Page 45 Review by Stephen
"What if the only thing worse than being exploited
is not being exploited?"
Discuss. The context here is the question of sweatshops and child labour which most of us, I would wager, view as fundamentally atrocious. We have, after all, outlawed both in the UK yet we're still importing and buying those goods produced under precisely those conditions such is the nature of international Free Trade. But consider this:
"If working in a sweatshop is the option someone chooses
then the other options must have been even worse."
Therefore if we ban these imports are we not condemning those working under such grim and relatively unrewarding conditions to a life of even more grinding poverty? That is, after all, why some anti-poverty activists defend sweatshops ("It's difficult to make people better off by limiting their options.") while much of the opposition to such affordable goods comes from wealthier countries and their national businesses who are more concerned about protecting their own jobs, goods and profits
which is entirely understandable.
The truth is it's tricky, and one of the many triumphs of this edifying entertainment (oh yes, it's funny) is that it's made me sit up and think about my own instinctive / knee-jerk reactions to many aspects of national and international economic policy the second they're paraded in front of me, from tax and spending to agricultural subsidies and overseas contracts. Yoram succeeds as he did in THE CARTOON INTRODUCTION TO ECONOMICS VOL 1 by exploring the complexity of the issues with a remarkable clarity, rendering them comprehensible by making them applicable to our everyday lives, and making them utterly compelling by humanising each aspect: showing why they matter.

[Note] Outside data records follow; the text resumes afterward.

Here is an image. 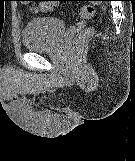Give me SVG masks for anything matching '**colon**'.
<instances>
[{
    "label": "colon",
    "mask_w": 135,
    "mask_h": 161,
    "mask_svg": "<svg viewBox=\"0 0 135 161\" xmlns=\"http://www.w3.org/2000/svg\"><path fill=\"white\" fill-rule=\"evenodd\" d=\"M93 13H94L93 5H84L80 10V15L85 18L91 17ZM93 32H94L93 28H87L83 30L74 40L75 48H80L85 43V41L90 36H92Z\"/></svg>",
    "instance_id": "colon-1"
}]
</instances>
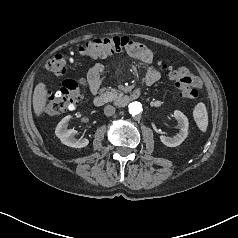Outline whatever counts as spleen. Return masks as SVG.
I'll return each mask as SVG.
<instances>
[{"mask_svg":"<svg viewBox=\"0 0 238 238\" xmlns=\"http://www.w3.org/2000/svg\"><path fill=\"white\" fill-rule=\"evenodd\" d=\"M193 117H194V120H195L198 128L202 132H206L207 127H208V112H207L206 106L203 102H199L195 106V108L193 110Z\"/></svg>","mask_w":238,"mask_h":238,"instance_id":"obj_1","label":"spleen"}]
</instances>
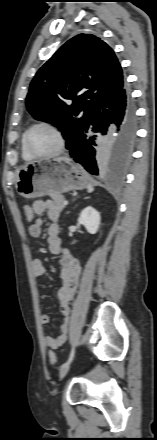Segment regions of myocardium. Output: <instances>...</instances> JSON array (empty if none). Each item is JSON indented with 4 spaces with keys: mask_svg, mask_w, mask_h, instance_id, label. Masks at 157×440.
Instances as JSON below:
<instances>
[{
    "mask_svg": "<svg viewBox=\"0 0 157 440\" xmlns=\"http://www.w3.org/2000/svg\"><path fill=\"white\" fill-rule=\"evenodd\" d=\"M37 127H46V128H49V129L52 130V131L55 133V135L57 136V139H58V146H57V148H56L53 152L48 153V154H37V153H35V152L30 148V146H29V142H28L29 135H30V133L32 132V130H34V129L37 128ZM24 146H25L26 150L28 151V153H29L32 157H49V156H55V155L61 154V153L65 150V148H66V137H65V135H64L63 130H62L57 124H55V123H53V122H49V121H39V122L33 124L32 126H30V127L26 130V132H25V134H24Z\"/></svg>",
    "mask_w": 157,
    "mask_h": 440,
    "instance_id": "obj_1",
    "label": "myocardium"
}]
</instances>
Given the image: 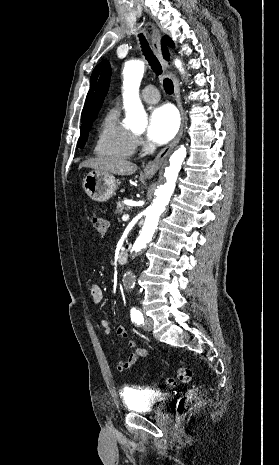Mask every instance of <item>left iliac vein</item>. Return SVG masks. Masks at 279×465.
<instances>
[{
  "mask_svg": "<svg viewBox=\"0 0 279 465\" xmlns=\"http://www.w3.org/2000/svg\"><path fill=\"white\" fill-rule=\"evenodd\" d=\"M153 326H154V322L152 319L150 318H146L143 322V329L145 331H152L153 329Z\"/></svg>",
  "mask_w": 279,
  "mask_h": 465,
  "instance_id": "left-iliac-vein-1",
  "label": "left iliac vein"
}]
</instances>
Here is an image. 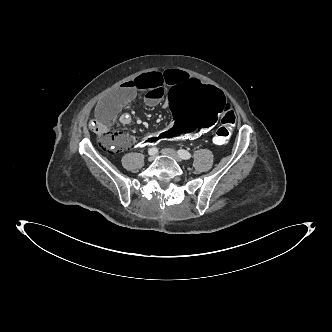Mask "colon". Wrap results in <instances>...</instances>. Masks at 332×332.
Listing matches in <instances>:
<instances>
[{
    "mask_svg": "<svg viewBox=\"0 0 332 332\" xmlns=\"http://www.w3.org/2000/svg\"><path fill=\"white\" fill-rule=\"evenodd\" d=\"M168 119L171 127L154 134H137L135 143L143 147L161 144L162 141H180L195 139L204 135L218 121L213 142L217 146L225 145L236 123L234 111L226 105L225 94L213 85L188 82L173 87L168 94ZM97 133L99 144L110 153H117L123 147L122 139L113 131L97 121L91 123Z\"/></svg>",
    "mask_w": 332,
    "mask_h": 332,
    "instance_id": "obj_1",
    "label": "colon"
}]
</instances>
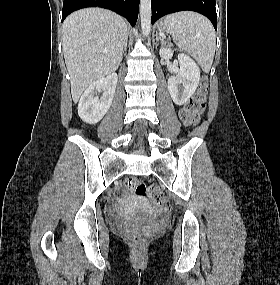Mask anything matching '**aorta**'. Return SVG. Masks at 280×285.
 <instances>
[{"label": "aorta", "instance_id": "1", "mask_svg": "<svg viewBox=\"0 0 280 285\" xmlns=\"http://www.w3.org/2000/svg\"><path fill=\"white\" fill-rule=\"evenodd\" d=\"M151 0L140 1V18H141V29L145 36H148L151 31Z\"/></svg>", "mask_w": 280, "mask_h": 285}]
</instances>
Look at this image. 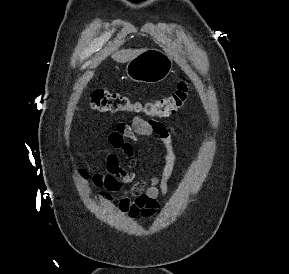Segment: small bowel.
Segmentation results:
<instances>
[{"label": "small bowel", "instance_id": "c3829d8e", "mask_svg": "<svg viewBox=\"0 0 289 274\" xmlns=\"http://www.w3.org/2000/svg\"><path fill=\"white\" fill-rule=\"evenodd\" d=\"M143 137H156L165 148L164 163L160 171L150 180H136L134 144ZM177 134L174 128L162 122L141 116L128 122H118L115 129L108 134L109 144L130 160V166L121 165L115 153L105 157L107 173H96L93 182L97 187L109 192H122L119 210L122 214L137 219L152 217L159 207V197L167 194V183L176 163L174 140Z\"/></svg>", "mask_w": 289, "mask_h": 274}]
</instances>
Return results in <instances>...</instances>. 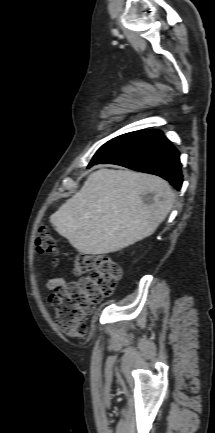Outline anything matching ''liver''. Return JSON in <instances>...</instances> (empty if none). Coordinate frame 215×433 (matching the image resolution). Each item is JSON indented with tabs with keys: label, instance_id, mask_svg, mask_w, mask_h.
Returning a JSON list of instances; mask_svg holds the SVG:
<instances>
[{
	"label": "liver",
	"instance_id": "liver-1",
	"mask_svg": "<svg viewBox=\"0 0 215 433\" xmlns=\"http://www.w3.org/2000/svg\"><path fill=\"white\" fill-rule=\"evenodd\" d=\"M152 194L150 203L143 195ZM164 179L130 170L100 169L50 217L82 254L119 251L152 235L174 203Z\"/></svg>",
	"mask_w": 215,
	"mask_h": 433
}]
</instances>
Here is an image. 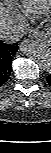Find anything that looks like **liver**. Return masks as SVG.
<instances>
[{
	"label": "liver",
	"mask_w": 51,
	"mask_h": 153,
	"mask_svg": "<svg viewBox=\"0 0 51 153\" xmlns=\"http://www.w3.org/2000/svg\"><path fill=\"white\" fill-rule=\"evenodd\" d=\"M12 23V18L8 13V10L1 4L0 7V30L9 26Z\"/></svg>",
	"instance_id": "1"
}]
</instances>
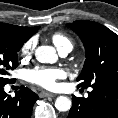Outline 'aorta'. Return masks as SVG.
Instances as JSON below:
<instances>
[{
	"mask_svg": "<svg viewBox=\"0 0 118 118\" xmlns=\"http://www.w3.org/2000/svg\"><path fill=\"white\" fill-rule=\"evenodd\" d=\"M35 57L41 63H54L57 59L55 49L50 46H40L35 50ZM72 105L71 100L65 96L57 97L55 107L60 112H67Z\"/></svg>",
	"mask_w": 118,
	"mask_h": 118,
	"instance_id": "762f6f07",
	"label": "aorta"
}]
</instances>
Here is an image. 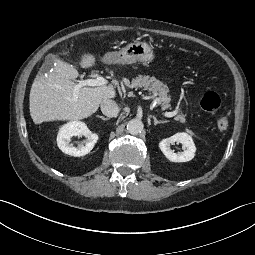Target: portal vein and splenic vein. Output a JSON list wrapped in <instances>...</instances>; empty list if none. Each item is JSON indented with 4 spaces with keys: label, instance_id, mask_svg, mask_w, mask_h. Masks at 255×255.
I'll list each match as a JSON object with an SVG mask.
<instances>
[{
    "label": "portal vein and splenic vein",
    "instance_id": "18ae733b",
    "mask_svg": "<svg viewBox=\"0 0 255 255\" xmlns=\"http://www.w3.org/2000/svg\"><path fill=\"white\" fill-rule=\"evenodd\" d=\"M107 84V80L103 78L102 76H98L96 79H87L84 81H81L79 84H77L76 89L78 90L79 88L83 86H103ZM165 117H173L176 115L175 112H164L163 113Z\"/></svg>",
    "mask_w": 255,
    "mask_h": 255
}]
</instances>
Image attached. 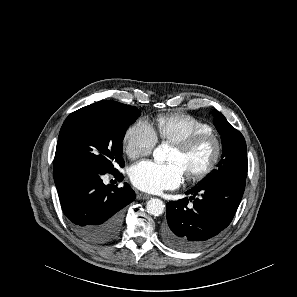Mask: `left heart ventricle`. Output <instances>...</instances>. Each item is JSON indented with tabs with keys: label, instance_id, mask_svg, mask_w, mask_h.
Returning <instances> with one entry per match:
<instances>
[{
	"label": "left heart ventricle",
	"instance_id": "left-heart-ventricle-1",
	"mask_svg": "<svg viewBox=\"0 0 297 297\" xmlns=\"http://www.w3.org/2000/svg\"><path fill=\"white\" fill-rule=\"evenodd\" d=\"M215 147L212 141H206L191 152L182 153L176 147L170 152L168 161L182 166L185 174L201 171L212 159Z\"/></svg>",
	"mask_w": 297,
	"mask_h": 297
}]
</instances>
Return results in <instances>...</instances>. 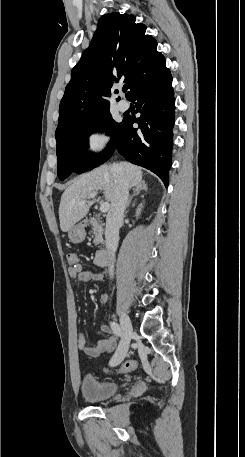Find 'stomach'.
<instances>
[{"instance_id":"obj_1","label":"stomach","mask_w":245,"mask_h":457,"mask_svg":"<svg viewBox=\"0 0 245 457\" xmlns=\"http://www.w3.org/2000/svg\"><path fill=\"white\" fill-rule=\"evenodd\" d=\"M68 237L71 243H82L86 237L85 224L78 222V224L71 226L70 231H68Z\"/></svg>"}]
</instances>
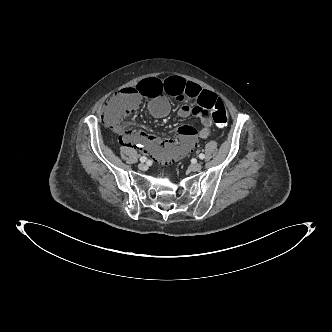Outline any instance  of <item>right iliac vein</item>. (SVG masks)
Instances as JSON below:
<instances>
[{"mask_svg": "<svg viewBox=\"0 0 332 332\" xmlns=\"http://www.w3.org/2000/svg\"><path fill=\"white\" fill-rule=\"evenodd\" d=\"M138 168L140 169V170H146L147 168H148V166H147V164H145V163H139L138 164Z\"/></svg>", "mask_w": 332, "mask_h": 332, "instance_id": "1", "label": "right iliac vein"}]
</instances>
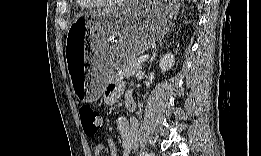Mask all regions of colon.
<instances>
[{
	"label": "colon",
	"mask_w": 261,
	"mask_h": 156,
	"mask_svg": "<svg viewBox=\"0 0 261 156\" xmlns=\"http://www.w3.org/2000/svg\"><path fill=\"white\" fill-rule=\"evenodd\" d=\"M79 116L85 134L89 138L96 137L102 123L101 114L93 107L83 105L79 109Z\"/></svg>",
	"instance_id": "5ec220e1"
}]
</instances>
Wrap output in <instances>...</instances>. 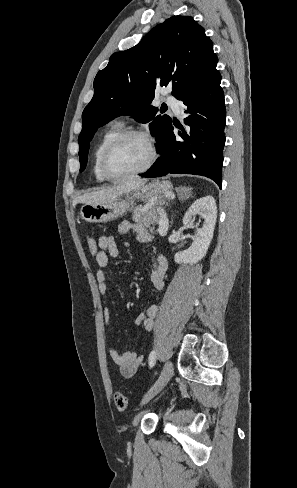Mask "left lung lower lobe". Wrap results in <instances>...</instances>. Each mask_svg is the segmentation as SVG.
Wrapping results in <instances>:
<instances>
[{
	"label": "left lung lower lobe",
	"instance_id": "1",
	"mask_svg": "<svg viewBox=\"0 0 297 488\" xmlns=\"http://www.w3.org/2000/svg\"><path fill=\"white\" fill-rule=\"evenodd\" d=\"M220 83L221 75L217 71L201 88L182 100L185 125L178 126L180 131L175 136L171 122L159 148L160 158L140 176L202 175L214 180L221 188L226 113Z\"/></svg>",
	"mask_w": 297,
	"mask_h": 488
}]
</instances>
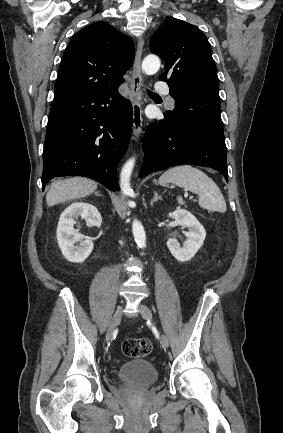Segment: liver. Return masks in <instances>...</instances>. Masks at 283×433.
<instances>
[{
  "label": "liver",
  "instance_id": "liver-1",
  "mask_svg": "<svg viewBox=\"0 0 283 433\" xmlns=\"http://www.w3.org/2000/svg\"><path fill=\"white\" fill-rule=\"evenodd\" d=\"M97 188V182L83 176H73V178H65V180H55L50 186L46 194V202L48 206L65 202V200H73V198H82L94 192Z\"/></svg>",
  "mask_w": 283,
  "mask_h": 433
}]
</instances>
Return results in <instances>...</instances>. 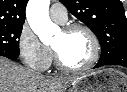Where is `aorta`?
Returning <instances> with one entry per match:
<instances>
[{
    "label": "aorta",
    "mask_w": 127,
    "mask_h": 92,
    "mask_svg": "<svg viewBox=\"0 0 127 92\" xmlns=\"http://www.w3.org/2000/svg\"><path fill=\"white\" fill-rule=\"evenodd\" d=\"M50 0H29L26 18L36 35L43 43L52 41V36L59 30L49 17Z\"/></svg>",
    "instance_id": "obj_1"
}]
</instances>
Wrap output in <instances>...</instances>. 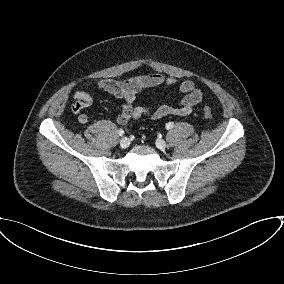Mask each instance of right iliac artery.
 <instances>
[{
	"label": "right iliac artery",
	"instance_id": "1",
	"mask_svg": "<svg viewBox=\"0 0 284 284\" xmlns=\"http://www.w3.org/2000/svg\"><path fill=\"white\" fill-rule=\"evenodd\" d=\"M118 134H119L120 136H122V135H124V131H123L122 129H120V130L118 131Z\"/></svg>",
	"mask_w": 284,
	"mask_h": 284
}]
</instances>
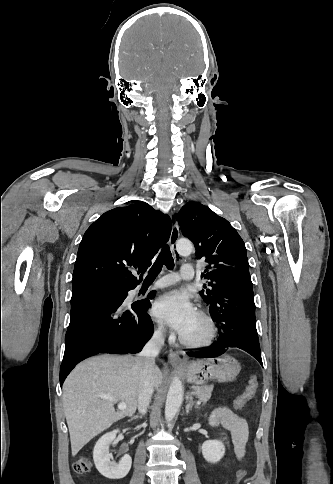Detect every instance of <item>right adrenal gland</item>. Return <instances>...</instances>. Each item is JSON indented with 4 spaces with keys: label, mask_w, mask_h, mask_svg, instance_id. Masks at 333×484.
<instances>
[{
    "label": "right adrenal gland",
    "mask_w": 333,
    "mask_h": 484,
    "mask_svg": "<svg viewBox=\"0 0 333 484\" xmlns=\"http://www.w3.org/2000/svg\"><path fill=\"white\" fill-rule=\"evenodd\" d=\"M139 418H142V416L135 415L134 417H132V419H139Z\"/></svg>",
    "instance_id": "2a0ac1e0"
}]
</instances>
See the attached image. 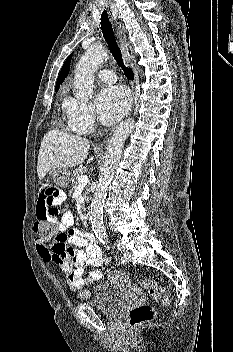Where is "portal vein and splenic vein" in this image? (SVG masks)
Returning a JSON list of instances; mask_svg holds the SVG:
<instances>
[{"label":"portal vein and splenic vein","mask_w":233,"mask_h":352,"mask_svg":"<svg viewBox=\"0 0 233 352\" xmlns=\"http://www.w3.org/2000/svg\"><path fill=\"white\" fill-rule=\"evenodd\" d=\"M79 185H86L89 181L88 176L87 175H80L77 178Z\"/></svg>","instance_id":"portal-vein-and-splenic-vein-1"}]
</instances>
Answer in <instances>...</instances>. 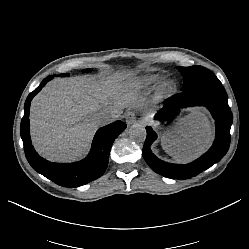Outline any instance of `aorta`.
<instances>
[{
	"label": "aorta",
	"instance_id": "aorta-1",
	"mask_svg": "<svg viewBox=\"0 0 249 249\" xmlns=\"http://www.w3.org/2000/svg\"><path fill=\"white\" fill-rule=\"evenodd\" d=\"M130 138L135 142H143L146 139V129L141 124H134L129 129Z\"/></svg>",
	"mask_w": 249,
	"mask_h": 249
}]
</instances>
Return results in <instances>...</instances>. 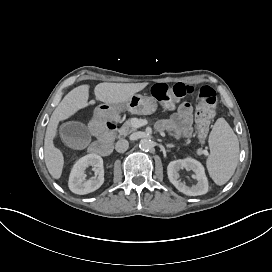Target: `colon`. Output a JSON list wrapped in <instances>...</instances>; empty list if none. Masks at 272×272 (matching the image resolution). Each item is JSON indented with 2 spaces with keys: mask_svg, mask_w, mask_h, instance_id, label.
<instances>
[{
  "mask_svg": "<svg viewBox=\"0 0 272 272\" xmlns=\"http://www.w3.org/2000/svg\"><path fill=\"white\" fill-rule=\"evenodd\" d=\"M151 91L154 98L159 102H171L185 96H193L198 105L196 114L197 130L201 138H206L210 123L215 117L214 107L217 102V95L212 87L184 83H176L171 87L167 84H157Z\"/></svg>",
  "mask_w": 272,
  "mask_h": 272,
  "instance_id": "obj_1",
  "label": "colon"
}]
</instances>
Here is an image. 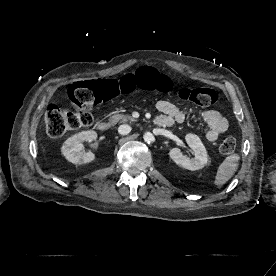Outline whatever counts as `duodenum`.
Listing matches in <instances>:
<instances>
[{
  "label": "duodenum",
  "instance_id": "duodenum-1",
  "mask_svg": "<svg viewBox=\"0 0 276 276\" xmlns=\"http://www.w3.org/2000/svg\"><path fill=\"white\" fill-rule=\"evenodd\" d=\"M155 123L159 126H166L167 125L166 121L164 119H161V118H156ZM97 128L101 132H107L110 129V124L107 121H100L97 124Z\"/></svg>",
  "mask_w": 276,
  "mask_h": 276
}]
</instances>
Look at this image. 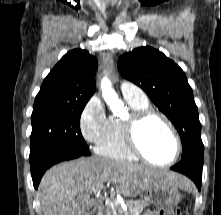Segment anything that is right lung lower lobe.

Bauman also demonstrates how various policies have succeeded and failed throughout history in a rollercoaster ride of booms and busts which I for one couldn't help start applying to the current government's approach to our own economic condition - most worryingly America's Great Depression! To everyone up in arms about the recent banking scandals, chapter 12 will be of particularly keen interest, while there's plenty to mull over on the subject of stable and unstable exchange rates and the European single currency. The whole trade and technology section was an eye-opener, and at the risk of sounding ignorant I hadn't realised the precise difference between monetary policy and fiscal policy. But when one considers that they're supposed to be moderating mechanisms to boost or ease off the economy in the short term, it's easy to see how any political party's dogmatic drive on tax and spending regardless of the economic climate leads to a multiple pile-up further down the road.
The section I'd like to beat raving nationalists over the head with is the miracle of the labour market: over the centuries we've experienced extreme population growth, the doubling of the labour force when women entered it, industrialisation and the continued technological change and then, of course, globalisation
and yet still the track record of employment levels (give or take some awful fluctuations which appalling consequences for very real people) is pretty damn remarkable. Looking forward instead the whole issue of our aging population, pensions and health care is far more worrying and Yoram is at pains to point out that - unlike microeconomics which deals with individuals - macroeconomics dealing with national and international policy is very much a work in progress: we don't have all the answers yet. The quest for a management system promoting long-term growth while maintaining short-term stability is still on.
The clarity, by the way, comes in the form of single sentences or connected half-sentences broken up by cartoons wittily, often colloquially interpreting them, extrapolating from them or showing their concrete applications: a 'tell and show' rather than a 'show and tell'. Remarkably the whole thing flows like a dream. I couldn't imagine digesting a whole book of prose on the subject nor being entertained while I did so, but presented like this I found I could focus far better while being given pause not just to absorb but to think about each aspect's implications.
Read this: it's empowering.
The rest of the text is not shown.